According to Tseng, different institutions are needed for gay relationships and straight relationships, and gay relationships need institutions more fitting to them. The example Tseng raised was that if a male gay couple decided to have a child and one donated sperm to a surrogate mother, that woman would technically be the mother of the child by law, and not the couple. Tseng stated that with passing a separate law, gay couples could have rights such as making medical decisions, hospital visitation rights, or the rights to inherit property, but it simply is not appropriate to mechanistically apply the laws governing heterosexual marriage to same-sex marriages. This was where the debate concluded, with the debate ending after Tseng made his second statement.

Rally and concert in support of marriage equality held last Saturday. Photo credit: Brian Hioe

Unfortunately, Tseng’s comments point the fact that anti-gay groups intent on forcing through what would be a form of civil partnerships by means of pushing through a separate law for gay couples, rather than a form of full marriage equality which changes existing laws, see civil partnerships as differing in their meaningful content from marriage equality. Civil partnerships will have “rights” added to grant them rights that will be framed as “equivalent” to those enjoyed by heterosexual couples, such as the aforementioned examples of making medical decisions, hospital visitation rights, or the right inherited property.

Tseng’s comments suggest that these rights are to be added piecemeal. But this also raises the possibility that same-sex couples will be denied other rights, with the claim that these rights would not be suited for gay couples to enjoy. For example, as is already the case with some countries that legalized civil partnerships but not gay marriage, gay couples could be denied the right to adopt children with the argument that this will negatively affect the “normal” development of that child. This denial could occur in the negative rather than through taking the form of an outright ban, by simply not adding a right to legislation for civil partnership. 

While opponents of marriage equality may not be making that argument at present and Tseng did not express such a view, it seems very likely based on Tseng’s comments that they are biding their time and keeping quiet about their eventual aims for now. It is probable that if marriage equality is voted down in the referendum, then anti-gay groups will seek to build on their leverage to argue subsequently that the form of civil partnership passed should deny certain rights to same-sex couples.

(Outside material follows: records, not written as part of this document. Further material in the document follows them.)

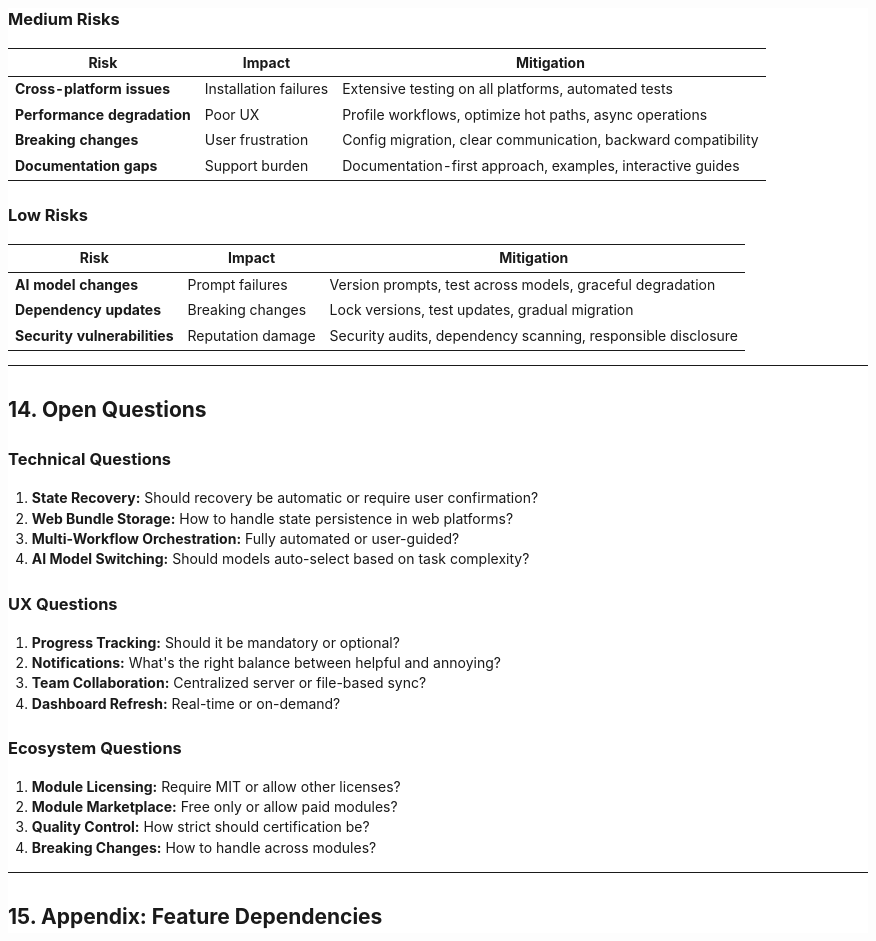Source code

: ### Medium Risks

| Risk                        | Impact                | Mitigation                                                    |
| --------------------------- | --------------------- | ------------------------------------------------------------- |
| **Cross-platform issues**   | Installation failures | Extensive testing on all platforms, automated tests           |
| **Performance degradation** | Poor UX               | Profile workflows, optimize hot paths, async operations       |
| **Breaking changes**        | User frustration      | Config migration, clear communication, backward compatibility |
| **Documentation gaps**      | Support burden        | Documentation-first approach, examples, interactive guides    |

### Low Risks

| Risk                         | Impact            | Mitigation                                                   |
| ---------------------------- | ----------------- | ------------------------------------------------------------ |
| **AI model changes**         | Prompt failures   | Version prompts, test across models, graceful degradation    |
| **Dependency updates**       | Breaking changes  | Lock versions, test updates, gradual migration               |
| **Security vulnerabilities** | Reputation damage | Security audits, dependency scanning, responsible disclosure |

---

## 14. Open Questions

### Technical Questions

1. **State Recovery:** Should recovery be automatic or require user
   confirmation?
2. **Web Bundle Storage:** How to handle state persistence in web platforms?
3. **Multi-Workflow Orchestration:** Fully automated or user-guided?
4. **AI Model Switching:** Should models auto-select based on task complexity?

### UX Questions

1. **Progress Tracking:** Should it be mandatory or optional?
2. **Notifications:** What's the right balance between helpful and annoying?
3. **Team Collaboration:** Centralized server or file-based sync?
4. **Dashboard Refresh:** Real-time or on-demand?

### Ecosystem Questions

1. **Module Licensing:** Require MIT or allow other licenses?
2. **Module Marketplace:** Free only or allow paid modules?
3. **Quality Control:** How strict should certification be?
4. **Breaking Changes:** How to handle across modules?

---

## 15. Appendix: Feature Dependencies
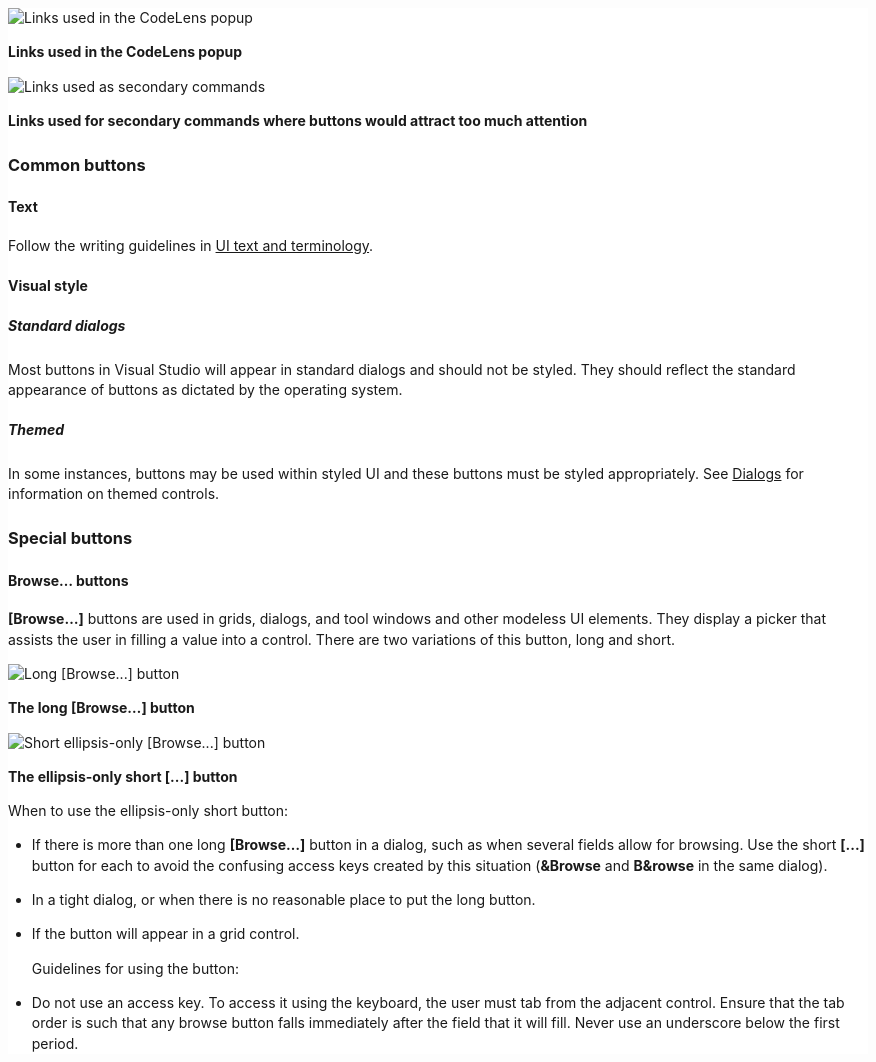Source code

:  ![Links used in the CodeLens popup](../../extensibility/ux-guidelines/media/070703-02-linksincodelens.png "070703-02_LinksInCodeLens")

 **Links used in the CodeLens popup**

 ![Links used as secondary commands](../../extensibility/ux-guidelines/media/070703-03-linksassecondarycommands.png "070703-03_LinksAsSecondaryCommands")

 **Links used for secondary commands where buttons would attract too much attention**

### Common buttons

#### Text
 Follow the writing guidelines in [UI text and terminology](../../extensibility/ux-guidelines/ui-text-and-help-for-visual-studio.md#BKMK_UITextAndTerminology).

#### Visual style

##### Standard dialogs
 Most buttons in Visual Studio will appear in standard dialogs and should not be styled. They should reflect the standard appearance of buttons as dictated by the operating system.

##### Themed
 In some instances, buttons may be used within styled UI and these buttons must be styled appropriately. See [Dialogs](../../extensibility/ux-guidelines/application-patterns-for-visual-studio.md#BKMK_Dialogs) for information on themed controls.

### Special buttons

#### Browse… buttons
 **[Browse…]** buttons are used in grids, dialogs, and tool windows and other modeless UI elements. They display a picker that assists the user in filling a value into a control. There are two variations of this button, long and short.

 ![Long &#91;Browse...&#93; button](../../extensibility/ux-guidelines/media/070703-04-browselong.gif "070703-04_BrowseLong")

 **The long [Browse…] button**

 ![Short ellipsis&#45;only &#91;Browse...&#93; button](../../extensibility/ux-guidelines/media/070703-05-browseshort.gif "070703-05_BrowseShort")

 **The ellipsis-only short [...] button**

 When to use the ellipsis-only short button:

- If there is more than one long **[Browse…]** button in a dialog, such as when several fields allow for browsing. Use the short **[...]** button for each to avoid the confusing access keys created by this situation (**&Browse** and **B&rowse** in the same dialog).

- In a tight dialog, or when there is no reasonable place to put the long button.

- If the button will appear in a grid control.

  Guidelines for using the button:

- Do not use an access key. To access it using the keyboard, the user must tab from the adjacent control. Ensure that the tab order is such that any browse button falls immediately after the field that it will fill. Never use an underscore below the first period.
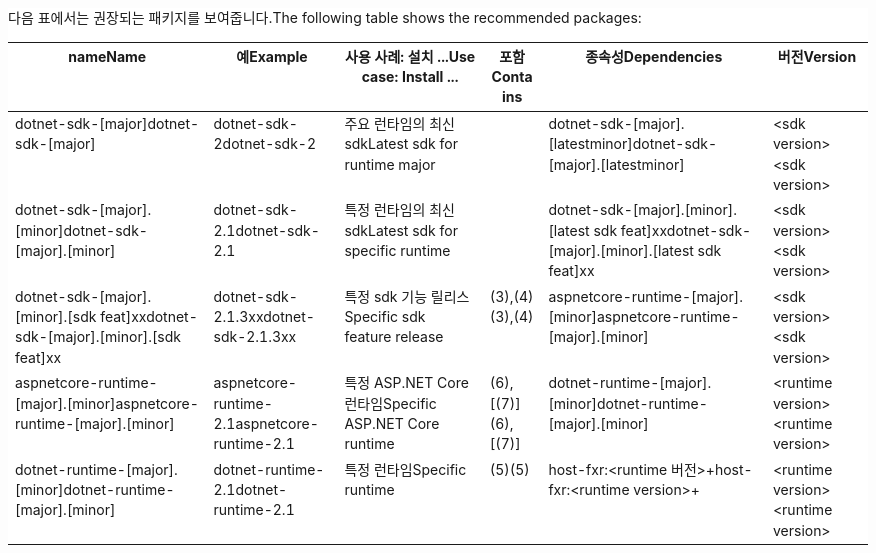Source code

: <span data-ttu-id="2ecbe-143">다음 표에서는 권장되는 패키지를 보여줍니다.</span><span class="sxs-lookup"><span data-stu-id="2ecbe-143">The following table shows the recommended packages:</span></span>

| <span data-ttu-id="2ecbe-144">name</span><span class="sxs-lookup"><span data-stu-id="2ecbe-144">Name</span></span>                                    | <span data-ttu-id="2ecbe-145">예</span><span class="sxs-lookup"><span data-stu-id="2ecbe-145">Example</span></span>                | <span data-ttu-id="2ecbe-146">사용 사례: 설치 ...</span><span class="sxs-lookup"><span data-stu-id="2ecbe-146">Use case: Install ...</span></span>           | <span data-ttu-id="2ecbe-147">포함</span><span class="sxs-lookup"><span data-stu-id="2ecbe-147">Contains</span></span>           | <span data-ttu-id="2ecbe-148">종속성</span><span class="sxs-lookup"><span data-stu-id="2ecbe-148">Dependencies</span></span>                                   | <span data-ttu-id="2ecbe-149">버전</span><span class="sxs-lookup"><span data-stu-id="2ecbe-149">Version</span></span>            |
|-----------------------------------------|------------------------|---------------------------------|--------------------|------------------------------------------------|--------------------|
| <span data-ttu-id="2ecbe-150">dotnet-sdk-[major]</span><span class="sxs-lookup"><span data-stu-id="2ecbe-150">dotnet-sdk-[major]</span></span>                      | <span data-ttu-id="2ecbe-151">dotnet-sdk-2</span><span class="sxs-lookup"><span data-stu-id="2ecbe-151">dotnet-sdk-2</span></span>           | <span data-ttu-id="2ecbe-152">주요 런타임의 최신 sdk</span><span class="sxs-lookup"><span data-stu-id="2ecbe-152">Latest sdk for runtime major</span></span>    |                    | <span data-ttu-id="2ecbe-153">dotnet-sdk-[major].[latestminor]</span><span class="sxs-lookup"><span data-stu-id="2ecbe-153">dotnet-sdk-[major].[latestminor]</span></span>               | <span data-ttu-id="2ecbe-154">\<sdk version></span><span class="sxs-lookup"><span data-stu-id="2ecbe-154">\<sdk version></span></span>     |
| <span data-ttu-id="2ecbe-155">dotnet-sdk-[major].[minor]</span><span class="sxs-lookup"><span data-stu-id="2ecbe-155">dotnet-sdk-[major].[minor]</span></span>              | <span data-ttu-id="2ecbe-156">dotnet-sdk-2.1</span><span class="sxs-lookup"><span data-stu-id="2ecbe-156">dotnet-sdk-2.1</span></span>         | <span data-ttu-id="2ecbe-157">특정 런타임의 최신 sdk</span><span class="sxs-lookup"><span data-stu-id="2ecbe-157">Latest sdk for specific runtime</span></span> |                    | <span data-ttu-id="2ecbe-158">dotnet-sdk-[major].[minor].[latest sdk feat]xx</span><span class="sxs-lookup"><span data-stu-id="2ecbe-158">dotnet-sdk-[major].[minor].[latest sdk feat]xx</span></span> | <span data-ttu-id="2ecbe-159">\<sdk version></span><span class="sxs-lookup"><span data-stu-id="2ecbe-159">\<sdk version></span></span>     |
| <span data-ttu-id="2ecbe-160">dotnet-sdk-[major].[minor].[sdk feat]xx</span><span class="sxs-lookup"><span data-stu-id="2ecbe-160">dotnet-sdk-[major].[minor].[sdk feat]xx</span></span> | <span data-ttu-id="2ecbe-161">dotnet-sdk-2.1.3xx</span><span class="sxs-lookup"><span data-stu-id="2ecbe-161">dotnet-sdk-2.1.3xx</span></span>     | <span data-ttu-id="2ecbe-162">특정 sdk 기능 릴리스</span><span class="sxs-lookup"><span data-stu-id="2ecbe-162">Specific sdk feature release</span></span>    | <span data-ttu-id="2ecbe-163">(3),(4)</span><span class="sxs-lookup"><span data-stu-id="2ecbe-163">(3),(4)</span></span>            | <span data-ttu-id="2ecbe-164">aspnetcore-runtime-[major].[minor]</span><span class="sxs-lookup"><span data-stu-id="2ecbe-164">aspnetcore-runtime-[major].[minor]</span></span>             | <span data-ttu-id="2ecbe-165">\<sdk version></span><span class="sxs-lookup"><span data-stu-id="2ecbe-165">\<sdk version></span></span>     |
| <span data-ttu-id="2ecbe-166">aspnetcore-runtime-[major].[minor]</span><span class="sxs-lookup"><span data-stu-id="2ecbe-166">aspnetcore-runtime-[major].[minor]</span></span>      | <span data-ttu-id="2ecbe-167">aspnetcore-runtime-2.1</span><span class="sxs-lookup"><span data-stu-id="2ecbe-167">aspnetcore-runtime-2.1</span></span> | <span data-ttu-id="2ecbe-168">특정 ASP.NET Core 런타임</span><span class="sxs-lookup"><span data-stu-id="2ecbe-168">Specific ASP.NET Core runtime</span></span>   | <span data-ttu-id="2ecbe-169">(6),[(7)]</span><span class="sxs-lookup"><span data-stu-id="2ecbe-169">(6),[(7)]</span></span>          | <span data-ttu-id="2ecbe-170">dotnet-runtime-[major].[minor]</span><span class="sxs-lookup"><span data-stu-id="2ecbe-170">dotnet-runtime-[major].[minor]</span></span>                 | <span data-ttu-id="2ecbe-171">\<runtime version></span><span class="sxs-lookup"><span data-stu-id="2ecbe-171">\<runtime version></span></span> |
| <span data-ttu-id="2ecbe-172">dotnet-runtime-[major].[minor]</span><span class="sxs-lookup"><span data-stu-id="2ecbe-172">dotnet-runtime-[major].[minor]</span></span>          | <span data-ttu-id="2ecbe-173">dotnet-runtime-2.1</span><span class="sxs-lookup"><span data-stu-id="2ecbe-173">dotnet-runtime-2.1</span></span>     | <span data-ttu-id="2ecbe-174">특정 런타임</span><span class="sxs-lookup"><span data-stu-id="2ecbe-174">Specific runtime</span></span>                | <span data-ttu-id="2ecbe-175">(5)</span><span class="sxs-lookup"><span data-stu-id="2ecbe-175">(5)</span></span>                | <span data-ttu-id="2ecbe-176">host-fxr:\<runtime 버전>+</span><span class="sxs-lookup"><span data-stu-id="2ecbe-176">host-fxr:\<runtime version>+</span></span>                   | <span data-ttu-id="2ecbe-177">\<runtime version></span><span class="sxs-lookup"><span data-stu-id="2ecbe-177">\<runtime version></span></span> |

This would be a clever strategy. Anti-gay groups have clearly learned much from their failures in past years, seeing as in the past they directly criticized members of the LGBTQ as degenerate and harmful, but now they claim that their actions are actually to create more “fitting” and “appropriate” laws for the benefit of members of the LGBTQ community.

Photo credit: Brian Hioe

Indeed, adoption and childcare are likely to be issues on which anti-gay groups seek to deny gay couples rights. One can already observe that anti-gay groups are heavily afraid that the present curriculum in Taiwan which teaches LGBTQ-friendly education will encourage homosexuality. Voting on the current curriculum is another referendum question up for the vote next week. From this, one can conclude that anti-gay groups probably have a general fear that children raised by gay couples will similarly be guided towards homosexuality and this could easily lead them to try and deny gay couples the right to adopt under civil partnerships.

Yet at the same time, it would not be surprised if the argument for denying certain rights to same-sex couples under a civil partnership law is actually articulated in the name of protecting the rights of same-sex couples or defending them in some form. Tough times may be ahead for the marriage equality movement in Taiwan, then.